[God] is not far from each one of us. For ‘In him we live and move and have our being’; as even some of your own poets have said, ‘For we, too, are his offspring.’

Acts 17:27-28

My wife and I recently watched To Walk Invisible, the British television film about the Brontë family, and this poem was featured prominently. It is an amazing poem that is said to be the last thing that Emily Brontë wrote before her death (at the young age of 30 after a bout with tuberculosis). In that context, this poem becomes a fierce statement of her faith, a faith that is anchored in “the steadfast rock of Immortality,” and thus is a faith that arms her from fear, even as her death draws nigh.

As I ponder this poem, the words that I keep returning to are in the third stanza: “Vain are the thousand creeds / That move men’s hearts, unutterably vain, / worthless as withered weeds.” These words remind me that of a simple truth: creeds are not what save us. Creeds may give us the courage to die, but they don’t die for us. Creeds may help us learn who created us, but creeds are now what created us. The creeds we confess don’t love us, and they will not save us. When all of our creeds are gone, and the earth and the moon cease to be, what will be left? The One who is “Being and Breath,” in whom we, too, “live and move and have our being.”

Emily Dickinson thought so much of this poem that she requested it be read at her funeral. High praise indeed, and I can see why she would make that request: She wanted all in attendance to be reminded of the One in whom there is no room for Death, the One whose love is stronger than death, the One who, as Paul reminds us in Acts 17, “has given assurance to us all by raising [Jesus] from the dead” (Acts 17:31). With that assurance, why would our souls cower before anything in this world? “Wide-embracing love” is what awaits us all. Thanks be to God.

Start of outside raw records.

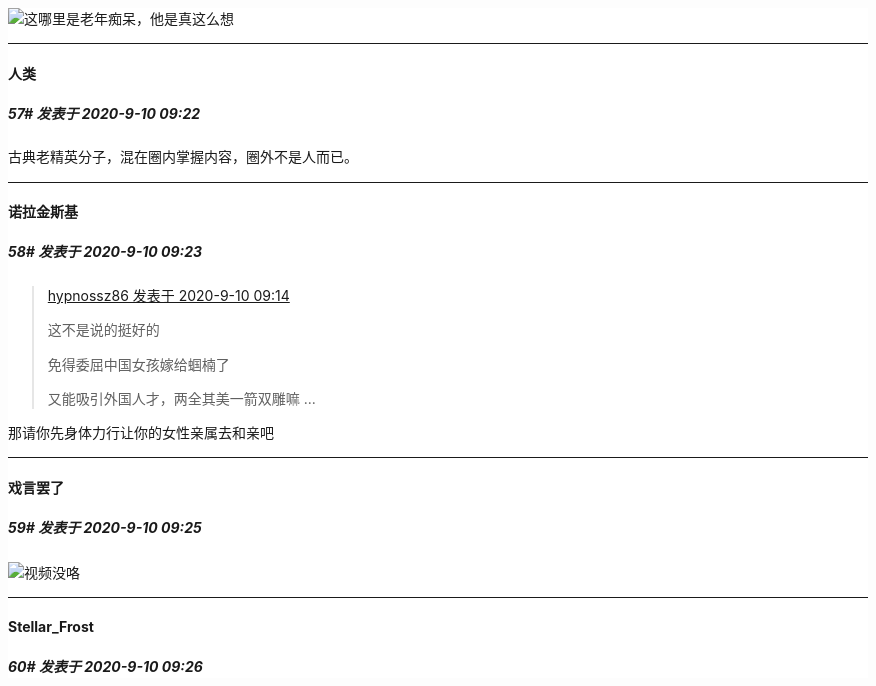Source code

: 

<img src="https://static.saraba1st.com/image/smiley/face2017/067.png" referrerpolicy="no-referrer">这哪里是老年痴呆，他是真这么想







-----

####  人类  
##### 57#       发表于 2020-9-10 09:22




古典老精英分子，混在圈内掌握内容，圈外不是人而已。







-----

####  诺拉金斯基  
##### 58#       发表于 2020-9-10 09:23



<blockquote><a href="httphttps://bbs.saraba1st.com/2b/forum.php?mod=redirect&amp;goto=findpost&amp;pid=48693368&amp;ptid=1959153" target="_blank">hypnossz86 发表于 2020-9-10 09:14</a>

这不是说的挺好的

免得委屈中国女孩嫁给蝈楠了

又能吸引外国人才，两全其美一箭双雕嘛 ...</blockquote>
那请你先身体力行让你的女性亲属去和亲吧







-----

####  戏言罢了  
##### 59#       发表于 2020-9-10 09:25



<img src="https://static.saraba1st.com/image/smiley/face2017/067.png" referrerpolicy="no-referrer">视频没咯







-----

####  Stellar_Frost  
##### 60#       发表于 2020-9-10 09:26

No Coward Soul Is Mine | Emily Brontë

No coward soul is mine
No trembler in the world's storm-troubled sphere
I see Heaven's glories shine
And Faith shines equal arming me from Fear

O God within my breast
Almighty ever-present Deity
Life, that in me hast rest,
As I Undying Life, have power in Thee

Vain are the thousand creeds
That move men's hearts, unutterably vain,
Worthless as withered weeds
Or idlest froth amid the boundless main

To waken doubt in one
Holding so fast by thy infinity,
So surely anchored on
The steadfast rock of Immortality.

With wide-embracing love
Thy spirit animates eternal years
Pervades and broods above,
Changes, sustains, dissolves, creates and rears

Though earth and moon were gone
And suns and universes ceased to be
And Thou wert left alone
Every Existence would exist in thee

There is not room for Death
Nor atom that his might could render void
Since thou art Being and Breath
And what thou art may never be destroyed.

2 thoughts on “No Coward Soul Is Mine | Emily Brontë

  1. Yes! Yes! Yes! Thank you for sharing. I’ve been feeling weary, especially in mind. Bilbo Baggins said it best: “I feel thin, sort of stretched, like butter scraped over too much bread” (Tolkien). These reminders of who our loving Father is and how others have stood strong in their faith in circumstances far worse than my own humble me to gratitude and praise.